> **Instructions to follow**
Nothing should appear in the answer except the lines from the one containing "开放生成 | 描述一下你对未来的期望和憧憬。 |" through the end of the records below, written out exactly.

(Recorded data)
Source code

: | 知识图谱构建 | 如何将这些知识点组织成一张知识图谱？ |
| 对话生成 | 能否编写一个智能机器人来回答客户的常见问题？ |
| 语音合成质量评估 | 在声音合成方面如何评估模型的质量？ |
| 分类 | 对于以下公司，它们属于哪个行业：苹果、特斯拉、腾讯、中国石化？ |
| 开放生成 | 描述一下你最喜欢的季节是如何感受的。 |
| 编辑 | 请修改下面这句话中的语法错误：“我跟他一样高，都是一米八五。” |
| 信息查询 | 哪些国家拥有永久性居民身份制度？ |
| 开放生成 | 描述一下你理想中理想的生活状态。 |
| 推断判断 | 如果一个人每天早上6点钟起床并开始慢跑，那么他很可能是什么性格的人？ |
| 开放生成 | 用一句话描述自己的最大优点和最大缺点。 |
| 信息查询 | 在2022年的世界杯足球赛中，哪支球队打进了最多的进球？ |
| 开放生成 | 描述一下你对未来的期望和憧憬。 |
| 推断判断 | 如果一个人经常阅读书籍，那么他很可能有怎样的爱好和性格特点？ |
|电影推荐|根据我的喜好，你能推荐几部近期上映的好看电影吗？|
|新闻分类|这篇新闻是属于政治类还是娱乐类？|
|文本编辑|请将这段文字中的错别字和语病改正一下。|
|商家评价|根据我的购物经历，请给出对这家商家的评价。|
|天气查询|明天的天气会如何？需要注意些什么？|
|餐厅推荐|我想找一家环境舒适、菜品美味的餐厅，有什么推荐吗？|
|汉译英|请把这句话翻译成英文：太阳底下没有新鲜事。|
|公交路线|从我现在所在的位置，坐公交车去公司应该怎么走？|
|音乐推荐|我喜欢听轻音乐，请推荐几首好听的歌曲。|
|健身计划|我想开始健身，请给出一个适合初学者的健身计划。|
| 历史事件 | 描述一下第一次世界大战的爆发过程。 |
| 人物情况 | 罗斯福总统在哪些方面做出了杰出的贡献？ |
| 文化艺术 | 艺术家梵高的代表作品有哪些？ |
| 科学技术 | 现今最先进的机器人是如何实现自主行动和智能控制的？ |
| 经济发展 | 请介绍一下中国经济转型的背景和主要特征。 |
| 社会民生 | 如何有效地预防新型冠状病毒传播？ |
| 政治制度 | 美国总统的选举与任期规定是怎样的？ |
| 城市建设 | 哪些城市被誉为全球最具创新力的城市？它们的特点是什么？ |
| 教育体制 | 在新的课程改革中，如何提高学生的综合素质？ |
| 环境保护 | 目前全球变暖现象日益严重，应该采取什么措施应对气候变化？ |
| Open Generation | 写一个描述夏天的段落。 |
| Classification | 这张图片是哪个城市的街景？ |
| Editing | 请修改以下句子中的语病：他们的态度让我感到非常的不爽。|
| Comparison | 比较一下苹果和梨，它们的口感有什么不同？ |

> **Task output**
| 开放生成 | 描述一下你对未来的期望和憧憬。 |
| 推断判断 | 如果一个人经常阅读书籍，那么他很可能有怎样的爱好和性格特点？ |
|电影推荐|根据我的喜好，你能推荐几部近期上映的好看电影吗？|
|新闻分类|这篇新闻是属于政治类还是娱乐类？|
|文本编辑|请将这段文字中的错别字和语病改正一下。|
|商家评价|根据我的购物经历，请给出对这家商家的评价。|
|天气查询|明天的天气会如何？需要注意些什么？|
|餐厅推荐|我想找一家环境舒适、菜品美味的餐厅，有什么推荐吗？|
|汉译英|请把这句话翻译成英文：太阳底下没有新鲜事。|
|公交路线|从我现在所在的位置，坐公交车去公司应该怎么走？|
|音乐推荐|我喜欢听轻音乐，请推荐几首好听的歌曲。|
|健身计划|我想开始健身，请给出一个适合初学者的健身计划。|
| 历史事件 | 描述一下第一次世界大战的爆发过程。 |
| 人物情况 | 罗斯福总统在哪些方面做出了杰出的贡献？ |
| 文化艺术 | 艺术家梵高的代表作品有哪些？ |
| 科学技术 | 现今最先进的机器人是如何实现自主行动和智能控制的？ |
| 经济发展 | 请介绍一下中国经济转型的背景和主要特征。 |
| 社会民生 | 如何有效地预防新型冠状病毒传播？ |
| 政治制度 | 美国总统的选举与任期规定是怎样的？ |
| 城市建设 | 哪些城市被誉为全球最具创新力的城市？它们的特点是什么？ |
| 教育体制 | 在新的课程改革中，如何提高学生的综合素质？ |
| 环境保护 | 目前全球变暖现象日益严重，应该采取什么措施应对气候变化？ |
| Open Generation | 写一个描述夏天的段落。 |
| Classification | 这张图片是哪个城市的街景？ |
| Editing | 请修改以下句子中的语病：他们的态度让我感到非常的不爽。|
| Comparison | 比较一下苹果和梨，它们的口感有什么不同？ |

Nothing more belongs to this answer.